A niche research community plays out what existence might be like on, or en route to, another planet.

Photo of a person in a space suit walking toward the ​Mars Desert Research Station near Hanksville, Utah

At the Mars Desert Research Station near Hanksville, Utah

Sarah Scoles

In November 2022, Tara Sweeney’s plane landed on Thwaites Glacier, a 74,000-square-mile mass of frozen water in West Antarctica. She arrived with an international research team to study the glacier’s geology and ice fabric, and how its ice melt might contribute to sea level rise. But while near Earth’s southernmost point, Sweeney kept thinking about the moon.

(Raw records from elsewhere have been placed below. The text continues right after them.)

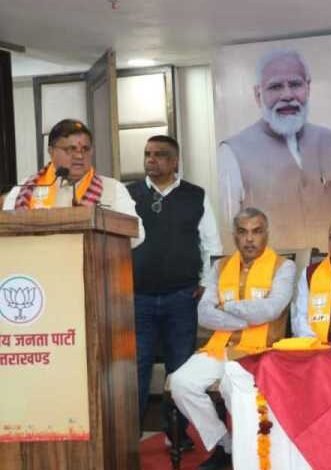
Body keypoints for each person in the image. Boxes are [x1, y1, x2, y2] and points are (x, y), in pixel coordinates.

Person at [170, 208, 295, 469]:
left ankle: (247, 452)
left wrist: (226, 307)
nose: (249, 239)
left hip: (258, 352)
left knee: (231, 385)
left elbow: (271, 309)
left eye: (256, 232)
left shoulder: (284, 267)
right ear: (234, 236)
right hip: (220, 348)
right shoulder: (220, 267)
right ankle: (224, 445)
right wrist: (248, 316)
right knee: (181, 383)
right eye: (242, 232)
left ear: (266, 234)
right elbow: (204, 314)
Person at [127, 135, 223, 448]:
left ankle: (177, 435)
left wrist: (205, 283)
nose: (151, 160)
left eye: (159, 154)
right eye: (147, 154)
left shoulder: (195, 195)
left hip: (182, 297)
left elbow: (212, 244)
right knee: (137, 369)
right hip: (138, 298)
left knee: (180, 369)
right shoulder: (128, 195)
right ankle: (131, 437)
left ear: (175, 161)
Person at [218, 48, 331, 250]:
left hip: (326, 265)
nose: (287, 95)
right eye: (275, 87)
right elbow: (228, 230)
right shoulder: (233, 151)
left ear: (308, 88)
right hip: (268, 266)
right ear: (258, 94)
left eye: (295, 84)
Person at [2, 118, 144, 245]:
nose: (79, 156)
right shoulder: (25, 188)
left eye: (85, 149)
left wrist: (102, 224)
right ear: (51, 151)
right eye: (70, 149)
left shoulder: (113, 189)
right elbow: (6, 234)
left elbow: (137, 236)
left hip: (93, 263)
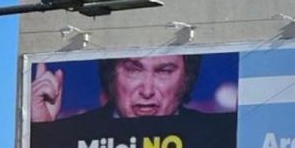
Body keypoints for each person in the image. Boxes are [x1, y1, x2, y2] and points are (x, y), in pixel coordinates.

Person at [31, 54, 202, 122]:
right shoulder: (74, 135)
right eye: (134, 70)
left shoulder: (210, 137)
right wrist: (44, 131)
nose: (147, 91)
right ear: (112, 74)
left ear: (186, 79)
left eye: (164, 71)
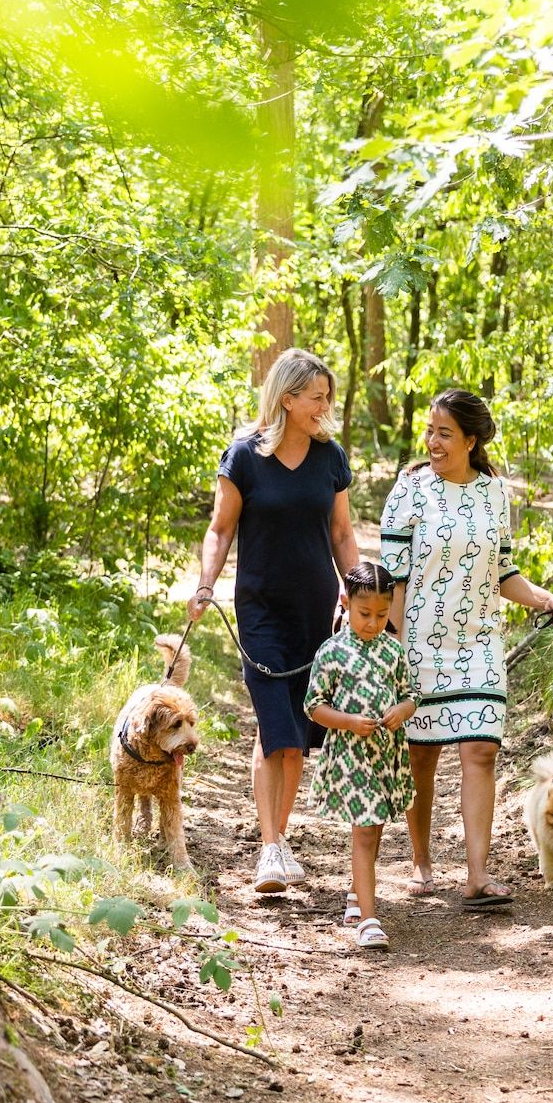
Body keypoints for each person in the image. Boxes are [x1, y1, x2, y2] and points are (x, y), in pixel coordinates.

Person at [379, 388, 553, 908]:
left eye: (444, 433)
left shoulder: (494, 493)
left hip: (479, 644)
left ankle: (477, 876)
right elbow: (393, 577)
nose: (433, 442)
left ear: (470, 440)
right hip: (419, 644)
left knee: (481, 750)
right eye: (430, 431)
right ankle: (421, 860)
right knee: (421, 756)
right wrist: (395, 643)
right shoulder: (410, 489)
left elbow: (504, 574)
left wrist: (547, 599)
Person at [188, 349, 361, 893]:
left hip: (314, 607)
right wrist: (205, 583)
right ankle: (268, 849)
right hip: (260, 608)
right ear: (287, 399)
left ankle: (280, 838)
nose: (325, 407)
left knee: (297, 733)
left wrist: (358, 592)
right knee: (272, 726)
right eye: (317, 398)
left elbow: (341, 533)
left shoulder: (330, 457)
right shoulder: (243, 456)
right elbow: (220, 529)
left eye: (327, 397)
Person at [304, 561, 417, 950]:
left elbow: (411, 694)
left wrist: (402, 710)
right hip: (352, 756)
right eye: (364, 613)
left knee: (375, 826)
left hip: (386, 754)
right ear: (347, 604)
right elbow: (314, 706)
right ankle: (369, 920)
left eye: (382, 615)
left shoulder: (393, 651)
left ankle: (357, 890)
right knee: (365, 830)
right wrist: (348, 722)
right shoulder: (332, 652)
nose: (372, 623)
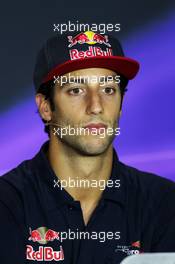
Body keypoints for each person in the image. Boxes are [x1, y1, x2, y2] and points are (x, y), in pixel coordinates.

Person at [0, 31, 175, 264]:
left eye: (108, 90)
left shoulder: (164, 203)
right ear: (46, 107)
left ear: (121, 104)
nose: (96, 106)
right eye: (76, 90)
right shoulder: (7, 203)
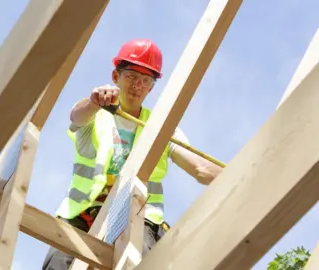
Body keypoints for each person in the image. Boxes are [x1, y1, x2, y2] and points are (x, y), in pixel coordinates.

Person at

“It felt every bit of what I think it will feel like being a space explorer,” said Sweeney, a former Air Force officer who’s now working on a doctorate in lunar geology at the University of Texas at El Paso. “You have all of these resources, and you get to be the one to go out and do the exploring and do the science. And that was really spectacular.”

That similarity is why space scientists study the physiology and psychology of people living in Antarctic and other remote outposts: For around 25 years, people have played out what existence might be like on, or en route to, another world. Polar explorers are, in a way, analogous to astronauts who land on alien planets. And while Sweeney wasn’t technically on an “analog astronaut” mission — her primary objective being the geological exploration of Earth — her days played out much the same as a space explorer’s might.